Thanks so much for this comment! Would you be able to go into a little more detail regarding what a really engaged student looks like? For instance, I do my best to ask questions and try to figure out what is going on with patients. I'm always working on something during my downtime on rotation, whether that's studying or reading on up to date. But I fall squarely into the 'average' third year clinical rotation student. I have no idea how to stand out, and it terrifies me that I won't be able to match into my desired specialty because I'm just your average, hard-working student, but far from a superstar. Any pointers?
Just be yourself. Interest is something you feel. I can tell when someone is just trying to put on a show versus actually interested. Ask questions that you care about, ask to do things on rotations that you actually want to learn, etc.
 
Welcome to DO life. With our schools you really and truly get out what you put in. I'm not going to tell you slacking will make you a bad doctor, because it won't. You should at least have a wards IM rotation - you'll work harder there.

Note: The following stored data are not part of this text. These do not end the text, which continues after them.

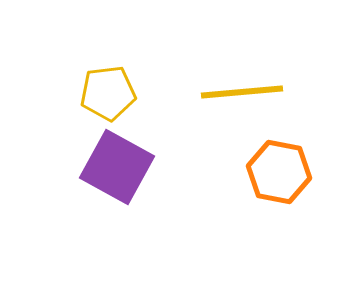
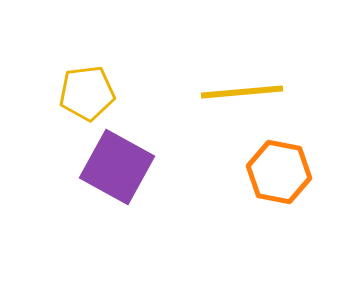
yellow pentagon: moved 21 px left
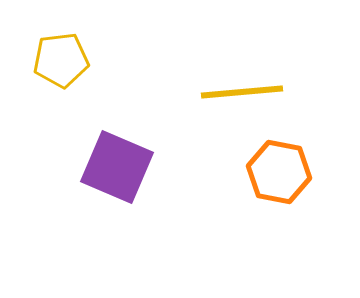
yellow pentagon: moved 26 px left, 33 px up
purple square: rotated 6 degrees counterclockwise
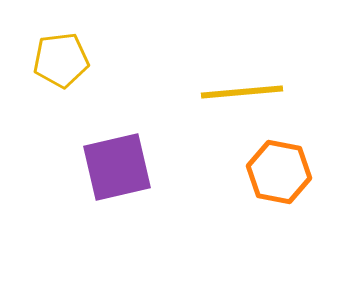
purple square: rotated 36 degrees counterclockwise
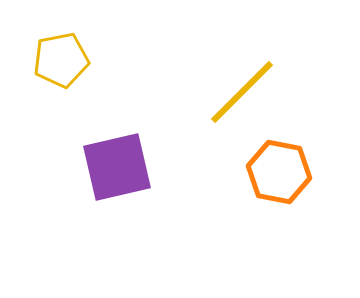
yellow pentagon: rotated 4 degrees counterclockwise
yellow line: rotated 40 degrees counterclockwise
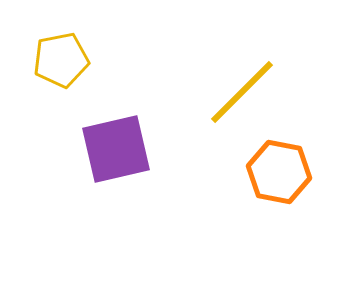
purple square: moved 1 px left, 18 px up
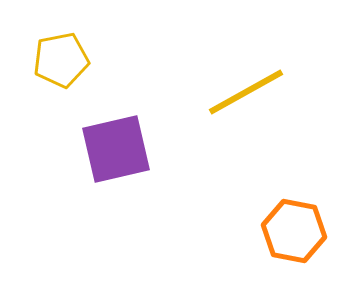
yellow line: moved 4 px right; rotated 16 degrees clockwise
orange hexagon: moved 15 px right, 59 px down
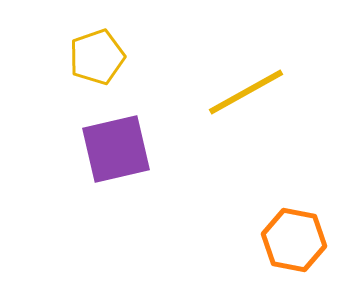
yellow pentagon: moved 36 px right, 3 px up; rotated 8 degrees counterclockwise
orange hexagon: moved 9 px down
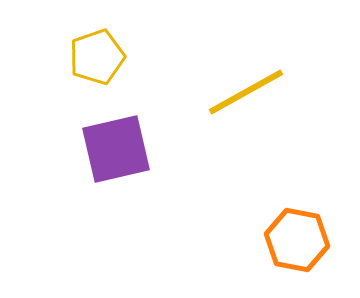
orange hexagon: moved 3 px right
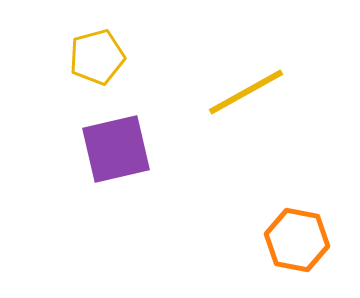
yellow pentagon: rotated 4 degrees clockwise
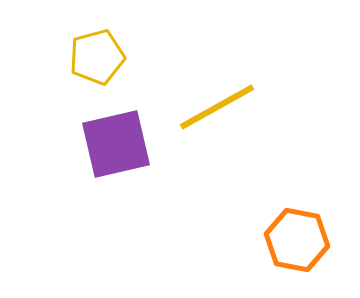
yellow line: moved 29 px left, 15 px down
purple square: moved 5 px up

I recommend buckling down for the rotations involving your future life (OB/gyn, peds, FM and IM) as that'll help make intern year significantly easier. You can slack for the rest without as much guilt.

As a preceptor, I realize now how incredibly forgettable med students are. As in, I'll forget what I asked you to read, what you did the day before, your name, or that you even exist. As a med student I told myself I wouldn't turn into that attending but it has a way of happening. With engaged students I work with them a lot harder than I do with the ones I can tell want to coast. I'm not going to bang my head against a wall trying to get them engaged, they're adults and paying to be there. They'll squeak through my rotation with a Pass.
Medicine would be less toxic if most physicians were like you and me.

I don't work with students and residents, but I were, someone would have to be dangerous for me to fail that person.